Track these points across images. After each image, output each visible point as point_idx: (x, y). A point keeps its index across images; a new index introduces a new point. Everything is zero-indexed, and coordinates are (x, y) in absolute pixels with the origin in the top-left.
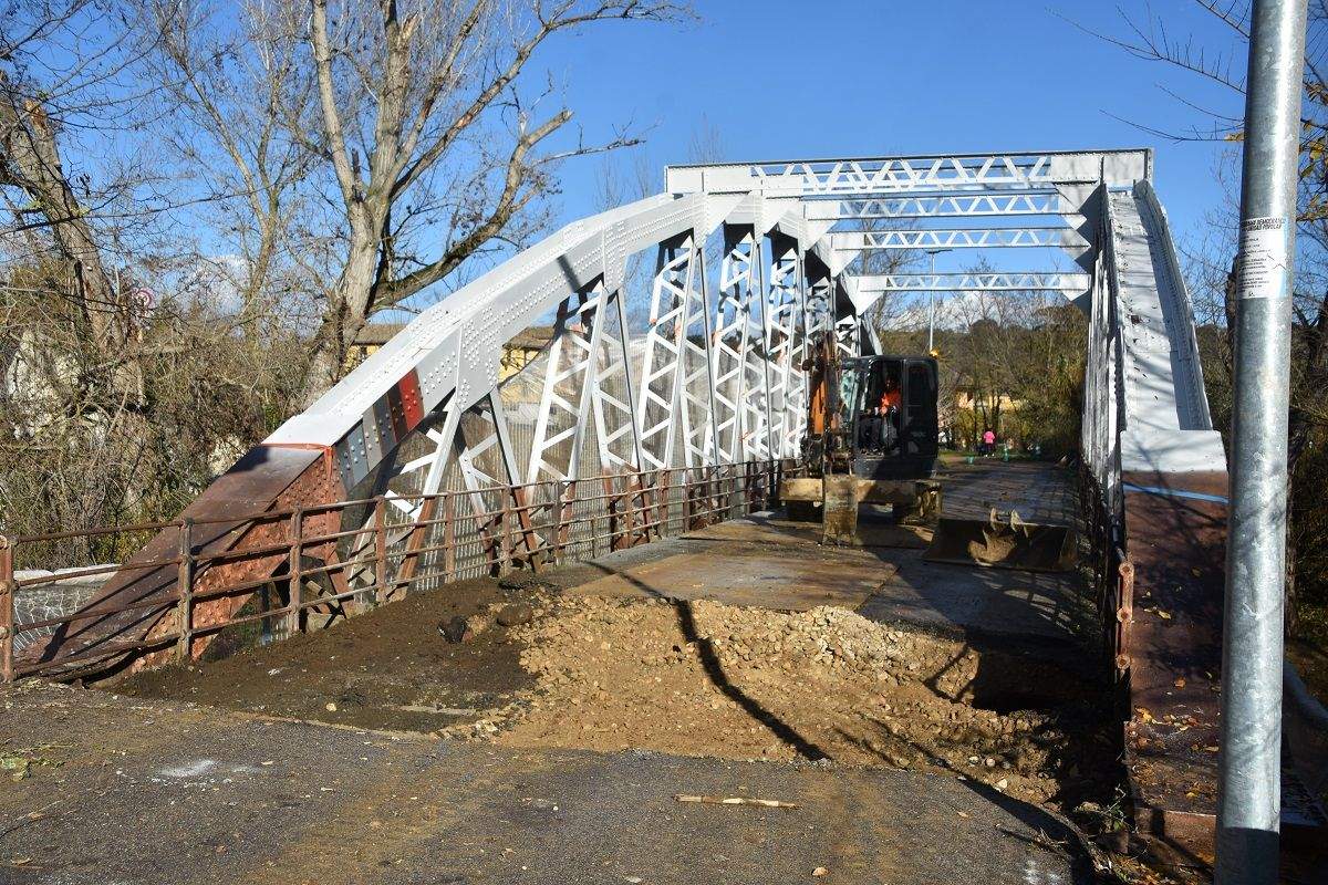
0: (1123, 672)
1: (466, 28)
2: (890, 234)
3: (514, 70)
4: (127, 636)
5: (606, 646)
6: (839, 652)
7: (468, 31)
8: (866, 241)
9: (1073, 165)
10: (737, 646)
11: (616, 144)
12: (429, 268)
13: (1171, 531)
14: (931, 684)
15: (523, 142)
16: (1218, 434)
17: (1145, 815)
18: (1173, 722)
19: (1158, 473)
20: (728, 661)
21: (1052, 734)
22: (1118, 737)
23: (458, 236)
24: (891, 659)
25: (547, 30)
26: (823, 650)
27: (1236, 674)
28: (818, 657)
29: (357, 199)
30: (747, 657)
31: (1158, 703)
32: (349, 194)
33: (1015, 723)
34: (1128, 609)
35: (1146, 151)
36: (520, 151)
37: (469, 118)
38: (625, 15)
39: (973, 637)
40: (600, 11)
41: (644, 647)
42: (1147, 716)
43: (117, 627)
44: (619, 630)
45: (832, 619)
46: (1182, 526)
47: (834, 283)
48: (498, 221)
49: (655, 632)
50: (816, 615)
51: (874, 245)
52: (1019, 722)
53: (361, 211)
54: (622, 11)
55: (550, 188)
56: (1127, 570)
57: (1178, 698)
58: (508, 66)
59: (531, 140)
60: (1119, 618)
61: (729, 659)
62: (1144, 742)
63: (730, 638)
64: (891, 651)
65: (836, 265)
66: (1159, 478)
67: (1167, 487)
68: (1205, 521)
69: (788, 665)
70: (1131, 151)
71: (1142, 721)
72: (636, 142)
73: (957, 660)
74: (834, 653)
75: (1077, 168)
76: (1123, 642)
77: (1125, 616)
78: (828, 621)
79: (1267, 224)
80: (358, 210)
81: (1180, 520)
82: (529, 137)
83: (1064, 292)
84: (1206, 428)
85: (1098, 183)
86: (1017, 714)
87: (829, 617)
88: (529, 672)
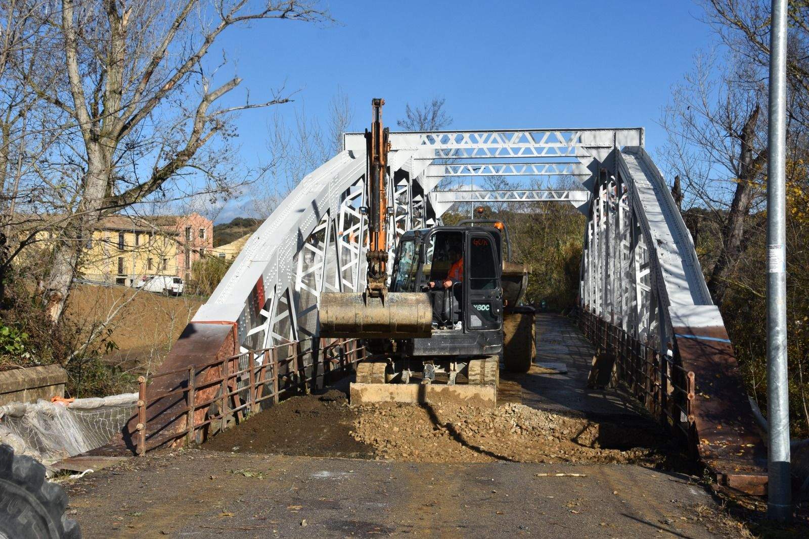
0: (692, 423)
1: (177, 24)
2: (462, 167)
3: (204, 50)
4: (168, 431)
5: (396, 429)
6: (524, 427)
7: (178, 26)
8: (447, 171)
9: (595, 137)
10: (470, 426)
11: (273, 102)
12: (141, 187)
13: (699, 356)
14: (574, 440)
15: (206, 99)
16: (716, 307)
17: (719, 477)
18: (719, 444)
19: (688, 328)
20: (467, 435)
21: (657, 456)
22: (696, 452)
23: (162, 164)
24: (553, 429)
25: (227, 23)
26: (514, 426)
27: (773, 406)
28: (513, 430)
29: (95, 139)
30: (477, 431)
31: (710, 435)
32: (88, 136)
33: (635, 453)
34: (692, 393)
35: (640, 130)
36: (204, 106)
37: (173, 83)
38: (283, 17)
39: (591, 417)
40: (266, 12)
41: (417, 429)
42: (707, 442)
43: (159, 426)
44: (402, 420)
45: (516, 410)
46: (704, 354)
47: (425, 198)
48: (189, 153)
49: (421, 421)
50: (507, 408)
51: (452, 174)
52: (637, 453)
53: (97, 148)
54: (281, 13)
55: (230, 132)
56: (691, 375)
57: (719, 433)
58: (199, 47)
59: (212, 98)
60: (689, 398)
61: (468, 432)
62: (708, 453)
63: (465, 422)
64: (552, 426)
65: (427, 186)
66: (689, 330)
67: (694, 335)
68: (717, 351)
69: (499, 435)
70: (630, 129)
71: (704, 444)
72: (287, 101)
73: (587, 427)
74: (521, 428)
75: (598, 139)
76: (691, 409)
77: (691, 397)
78: (514, 411)
79: (776, 247)
80: (94, 147)
81: (702, 350)
82: (210, 95)
83: (572, 202)
84: (709, 304)
85: (613, 148)
86: (635, 449)
87: (514, 409)
88: (366, 443)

* * * *

Where a picture appears in the data, omit it; restate the rest word for word.

Track these points across images. After each image, output each visible point as point_idx: (x, y). A point keeps its index across images; a new index introduces a new point. Everything is zero-indexed, and coordinates are (x, y) in absolute pixels with the origin in the top-left.
0: (1123, 672)
1: (466, 28)
2: (890, 234)
3: (514, 70)
4: (127, 636)
5: (606, 646)
6: (839, 652)
7: (468, 31)
8: (866, 241)
9: (1073, 165)
10: (737, 646)
11: (616, 144)
12: (429, 268)
13: (1171, 531)
14: (931, 684)
15: (523, 142)
16: (1218, 434)
17: (1145, 815)
18: (1173, 722)
19: (1158, 473)
20: (728, 661)
21: (1052, 734)
22: (1118, 737)
23: (458, 236)
24: (891, 659)
25: (547, 30)
26: (823, 650)
27: (1236, 674)
28: (818, 657)
29: (357, 199)
30: (747, 657)
31: (1158, 703)
32: (349, 194)
33: (1015, 723)
34: (1128, 609)
35: (1146, 151)
36: (520, 151)
37: (469, 118)
38: (625, 15)
39: (973, 637)
40: (600, 11)
41: (644, 647)
42: (1147, 716)
43: (117, 627)
44: (619, 630)
45: (832, 619)
46: (1182, 526)
47: (834, 283)
48: (498, 221)
49: (655, 632)
50: (816, 615)
51: (874, 245)
52: (1019, 722)
53: (361, 211)
54: (622, 11)
55: (550, 188)
56: (1127, 570)
57: (1178, 698)
58: (508, 66)
59: (531, 140)
60: (1119, 618)
61: (729, 659)
62: (1144, 742)
63: (730, 638)
64: (891, 651)
65: (836, 265)
66: (1159, 478)
67: (1167, 487)
68: (1205, 521)
69: (788, 665)
70: (1131, 151)
71: (1142, 721)
72: (636, 142)
73: (957, 660)
74: (834, 653)
75: (1077, 168)
76: (1123, 642)
77: (1125, 616)
78: (828, 621)
79: (1267, 224)
80: (358, 210)
81: (1180, 520)
82: (529, 137)
83: (1064, 292)
84: (1206, 428)
85: (1098, 183)
86: (1017, 714)
87: (829, 617)
88: (529, 672)
0: (692, 423)
1: (177, 24)
2: (462, 167)
3: (204, 50)
4: (168, 431)
5: (396, 429)
6: (524, 427)
7: (178, 26)
8: (447, 171)
9: (595, 137)
10: (470, 426)
11: (273, 102)
12: (141, 187)
13: (699, 356)
14: (574, 440)
15: (206, 99)
16: (716, 307)
17: (719, 477)
18: (719, 444)
19: (688, 328)
20: (467, 435)
21: (657, 456)
22: (696, 452)
23: (162, 164)
24: (553, 429)
25: (227, 23)
26: (514, 426)
27: (773, 406)
28: (513, 430)
29: (95, 139)
30: (477, 431)
31: (710, 435)
32: (88, 136)
33: (635, 453)
34: (692, 393)
35: (640, 130)
36: (204, 106)
37: (173, 83)
38: (283, 17)
39: (591, 417)
40: (266, 12)
41: (417, 429)
42: (707, 442)
43: (159, 426)
44: (402, 420)
45: (516, 410)
46: (704, 354)
47: (425, 198)
48: (189, 153)
49: (421, 421)
50: (507, 408)
51: (452, 174)
52: (637, 453)
53: (97, 148)
54: (281, 13)
55: (230, 132)
56: (691, 375)
57: (719, 433)
58: (199, 47)
59: (212, 98)
60: (689, 398)
61: (468, 432)
62: (708, 453)
63: (465, 422)
64: (552, 426)
65: (427, 186)
66: (689, 330)
67: (694, 335)
68: (717, 351)
69: (499, 435)
70: (630, 129)
71: (704, 444)
72: (287, 101)
73: (587, 427)
74: (521, 428)
75: (598, 139)
76: (691, 409)
77: (691, 397)
78: (514, 411)
79: (776, 247)
80: (94, 147)
81: (702, 350)
82: (210, 95)
83: (572, 202)
84: (709, 304)
85: (613, 148)
86: (635, 449)
87: (514, 409)
88: (366, 443)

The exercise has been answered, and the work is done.